После всех твоих подростковых страданий характер болезни принимает устойчивые формы: тому, кого ты желаешь, ты не нужна, а тот, кому ты желанна, не нужен тебе.
НЕ ТОТ, ХОТЯ И ФЕДОТ
Летом 1948 года молодая вдова по имени Мэри Д'Обри, которая жила с матерью в Голливуде на Харпер авеню, как-то по ошибке забрела в спальню и увидела там своего брата Фреда, который нежился в постели с новой подружкой. «Привет!» – весело поздоровалась Мэрилин. – Что-то пить хочется, у вас в холодильнике случайно не найдется какого-нибудь сока?» Фреду Каргеру было тогда тридцать два, между ним и Мэрилин – десять лет разницы, и он был уже связан шатким браком с другой женщиной. На «Коламбия Пикчерс» он отвечал за музыку и был, кстати, неплохим композитором; его музыкальную тему из фильма «Отсюда к вечности» многие помнят до сих пор.
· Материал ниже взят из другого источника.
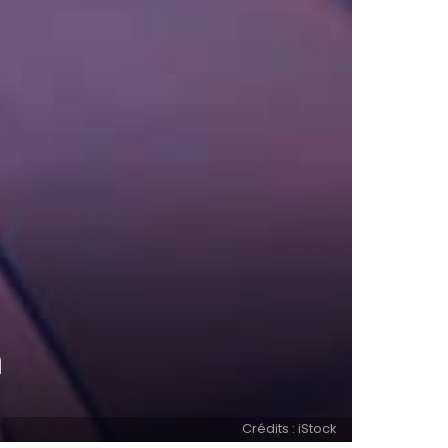
n
Crédits : iStock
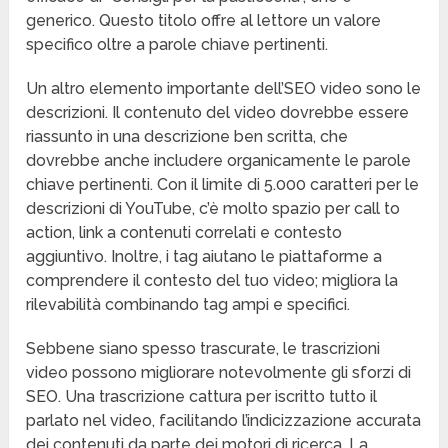
generico. Questo titolo offre al lettore un valore
specifico oltre a parole chiave pertinenti.
Un altro elemento importante dell’SEO video sono le
descrizioni. Il contenuto del video dovrebbe essere
riassunto in una descrizione ben scritta, che
dovrebbe anche includere organicamente le parole
chiave pertinenti. Con il limite di 5.000 caratteri per le
descrizioni di YouTube, c’è molto spazio per call to
action, link a contenuti correlati e contesto
aggiuntivo. Inoltre, i tag aiutano le piattaforme a
comprendere il contesto del tuo video; migliora la
rilevabilità combinando tag ampi e specifici.
Sebbene siano spesso trascurate, le trascrizioni
video possono migliorare notevolmente gli sforzi di
SEO. Una trascrizione cattura per iscritto tutto il
parlato nel video, facilitando l’indicizzazione accurata
dei contenuti da parte dei motori di ricerca. La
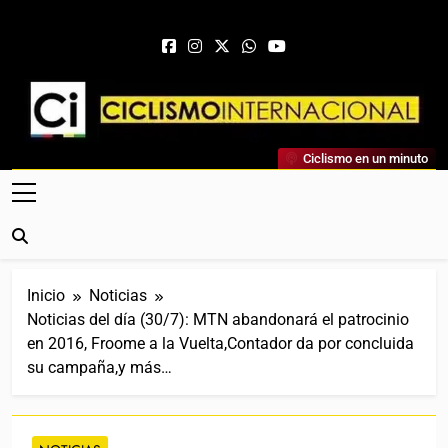
Saltar al contenido
Ciclismo Internacional
Ciclismo en un minuto
Web Dedicada Al Ciclismo Mundial. Entrevistas, Análisis,
Crónicas, Previas Y Más. La Web Ciclista De Referencia.
Inicio
Noticias
Noticias del día (30/7): MTN abandonará el patrocinio
en 2016, Froome a la Vuelta,Contador da por concluida
su campaña,y más…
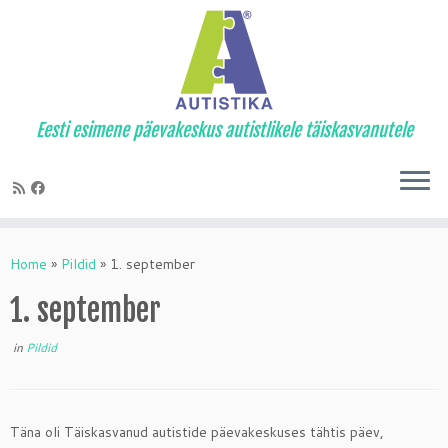
Eesti esimene päevakeskus autistlikele täiskasvanutele
Skip
to
Home
»
Pildid
»
1. september
content
1. september
in
Pildid
Täna oli Täiskasvanud autistide päevakeskuses tähtis päev,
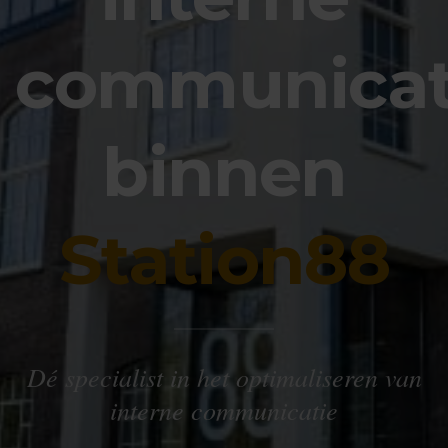
communicat
binnen
Station88
Dé specialist in het optimaliseren van
interne communicatie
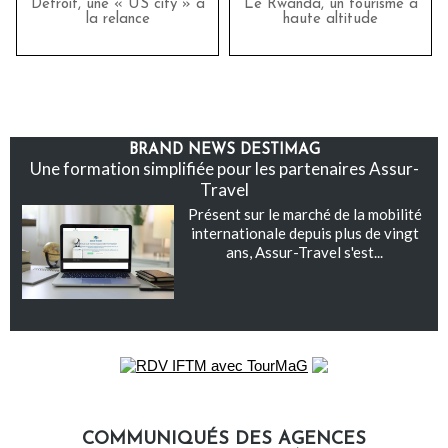
Detroit, une « US city » à
Le Rwanda, un tourisme à
la relance
haute altitude
BRAND NEWS DESTIMAG
Une formation simplifiée pour les partenaires Assur-
Travel
Présent sur le marché de la mobilité
internationale depuis plus de vingt
ans, Assur-Travel s'est...
COMMUNIQUÉS DES AGENCES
Мэрилин удалось создать с ним семью, и в первое время она была так влюблена, что у нее голова кружилась от счастья… так, по крайней мере, она потом рассказывала Бену Хекту… «Если бы тысяча критиков объявили меня величайшей киноактрисой в мире, я не была бы более счастлива, чем когда услышала от него, что он меня любит…»
Когда Мэрилин плакала, он обычно говорил: «Вечно у тебя глаза на мокром месте. А все потому, что мозги куриные. Вот фигура – это да, а мозги – не мозги, а какие-то зародыши».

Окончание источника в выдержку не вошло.